Louisville chess players probably think the Great Arena Debate is a hoot. It’s not like the University of Louisville basketball teams don’t have a home already.

But for avid chess players, every game is a road game.

Or so it was for decades until, on Feb. 1, the Yussman Chess Club opened in Cliffside Plaza on Lower Brownsboro Road.

Louisville’s first fixed-address chess club is a small, clean and — most importantly — quiet retreat where serious players can trade pawns and rooks in peace.

“This is long overdue,” said Romallis St. Cyr, 67, a mainstay of the local chess community. “We used to have to play anywhere and everywhere — delis, restaurants, bookstores — and though those places were nice, there were an awful lot of distractions.

“This club gives us our own place where we can meet and talk to people with similar interests. You can go there and get a pickup game, just like in basketball.”

Eric Yussman, a regulatory analyst for an energy consulting company, longed since he was a kid to have a place in Louisville devoted solely to chess. Such clubs are rare in America, Yussman said, and generally found only in big cities like New York and Atlanta.

Yussman, 34, decided last year to stop dreaming and open a club himself. The small, storefront space he found in Clifton Heights was perfect.

It has one main room large enough for 20 tables and a library of chess books and videos, donated by St.
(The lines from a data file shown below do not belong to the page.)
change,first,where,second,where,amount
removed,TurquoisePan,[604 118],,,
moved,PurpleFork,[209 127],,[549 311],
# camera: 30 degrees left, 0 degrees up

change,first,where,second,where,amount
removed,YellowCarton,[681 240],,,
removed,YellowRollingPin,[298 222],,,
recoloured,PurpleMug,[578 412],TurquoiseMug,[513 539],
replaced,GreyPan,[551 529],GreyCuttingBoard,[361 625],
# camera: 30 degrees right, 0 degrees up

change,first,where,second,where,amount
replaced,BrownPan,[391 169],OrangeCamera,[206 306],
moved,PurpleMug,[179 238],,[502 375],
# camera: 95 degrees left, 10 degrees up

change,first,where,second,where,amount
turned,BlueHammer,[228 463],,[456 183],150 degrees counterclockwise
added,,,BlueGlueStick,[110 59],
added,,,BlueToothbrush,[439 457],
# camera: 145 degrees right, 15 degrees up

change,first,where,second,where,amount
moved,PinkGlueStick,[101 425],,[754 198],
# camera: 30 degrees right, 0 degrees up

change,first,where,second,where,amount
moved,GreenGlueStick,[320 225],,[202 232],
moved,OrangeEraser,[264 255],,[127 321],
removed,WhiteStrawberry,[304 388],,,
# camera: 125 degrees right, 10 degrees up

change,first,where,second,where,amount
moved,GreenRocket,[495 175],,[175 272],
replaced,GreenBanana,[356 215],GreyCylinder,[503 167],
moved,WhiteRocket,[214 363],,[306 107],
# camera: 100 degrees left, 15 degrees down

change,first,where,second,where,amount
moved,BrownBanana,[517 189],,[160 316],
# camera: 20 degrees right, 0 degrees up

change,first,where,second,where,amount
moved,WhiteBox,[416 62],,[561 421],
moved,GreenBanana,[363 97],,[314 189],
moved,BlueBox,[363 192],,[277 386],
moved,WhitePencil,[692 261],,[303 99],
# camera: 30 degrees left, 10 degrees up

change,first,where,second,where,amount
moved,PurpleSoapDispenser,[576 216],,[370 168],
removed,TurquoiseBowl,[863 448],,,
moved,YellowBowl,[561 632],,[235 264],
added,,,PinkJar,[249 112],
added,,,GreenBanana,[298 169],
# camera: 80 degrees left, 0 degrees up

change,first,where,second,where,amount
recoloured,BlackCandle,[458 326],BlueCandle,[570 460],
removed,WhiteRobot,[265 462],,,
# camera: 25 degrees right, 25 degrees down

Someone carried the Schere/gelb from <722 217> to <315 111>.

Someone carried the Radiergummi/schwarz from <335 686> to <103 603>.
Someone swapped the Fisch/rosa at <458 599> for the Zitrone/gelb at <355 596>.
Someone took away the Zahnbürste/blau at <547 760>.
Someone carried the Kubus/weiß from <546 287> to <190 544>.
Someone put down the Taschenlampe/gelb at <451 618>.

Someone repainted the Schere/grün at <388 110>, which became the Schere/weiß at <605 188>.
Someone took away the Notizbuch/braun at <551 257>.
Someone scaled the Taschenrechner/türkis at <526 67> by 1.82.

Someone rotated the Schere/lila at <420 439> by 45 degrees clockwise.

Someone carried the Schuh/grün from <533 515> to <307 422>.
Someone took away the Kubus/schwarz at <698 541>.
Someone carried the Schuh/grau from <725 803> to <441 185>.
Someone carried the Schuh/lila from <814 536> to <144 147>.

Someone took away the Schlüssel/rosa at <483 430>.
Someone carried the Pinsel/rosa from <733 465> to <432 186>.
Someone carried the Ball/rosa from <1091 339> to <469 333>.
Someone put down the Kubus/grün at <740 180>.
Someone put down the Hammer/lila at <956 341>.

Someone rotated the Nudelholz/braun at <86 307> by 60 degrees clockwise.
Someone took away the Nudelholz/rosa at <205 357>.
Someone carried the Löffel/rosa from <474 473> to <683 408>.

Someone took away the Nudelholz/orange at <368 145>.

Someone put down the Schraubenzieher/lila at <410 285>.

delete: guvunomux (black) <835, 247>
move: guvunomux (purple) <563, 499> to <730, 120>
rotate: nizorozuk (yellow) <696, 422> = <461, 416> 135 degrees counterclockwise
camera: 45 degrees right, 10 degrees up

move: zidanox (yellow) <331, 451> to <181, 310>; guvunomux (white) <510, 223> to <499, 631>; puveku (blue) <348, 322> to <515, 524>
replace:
Cyr.

And there is a storage area that Yussman converted to a “skittles room,” a place where chess players can retreat to chat and consult without interrupting anyone’s game.

There are at least 300 avid chess players in Louisville, according to U.S. Chess Federation membership rolls. At long last, they have a home.

“It used to be a very nomadic thing, always going from one place to the next to find a game,” Yussman said. “It’s a lot nicer to have a facility that is totally devoted to the task at hand. It’s quiet and you’re just surrounded by the game.”

The club signed up 60 members in its first 30 days. Annual dues are $200, but Yussman permits frequent tournament players, who are accustomed to paying $6 per week, to continue doing so until $200 has accrued.

The club is open five hours a day, five days a week. But it is a presence around the clock for the chess community.
“It’s our first phone number and a place to receive mail; it gives new people a way to find us,” said Steve Dillard, who has directed local tournaments since the 1980s. “It’s a tool that will help the game grow here.”

In researching his book, “History of the Louisville Chess Club,” Yussman found that local players have been looking for a home since at least 1865, when a group began meeting regularly at the Young Men’s Hebrew Association building on First Street.

For nearly 150 years, the city’s floating chess game drifted in and out of a variety of hotels, restaurants, community centers and shopping malls.

Yussman credits players such as St. Cyr and Dillard for keeping the game alive in Louisville. He hopes the YCC will encourage the game — and friendships — to grow.

“The other attraction, aside from competition, is that chess is just a great way to meet nice people,” Yussman said. “There’s no socioeconomic barrier at all. You put a board down between two chess players and — boom — you’re talking.”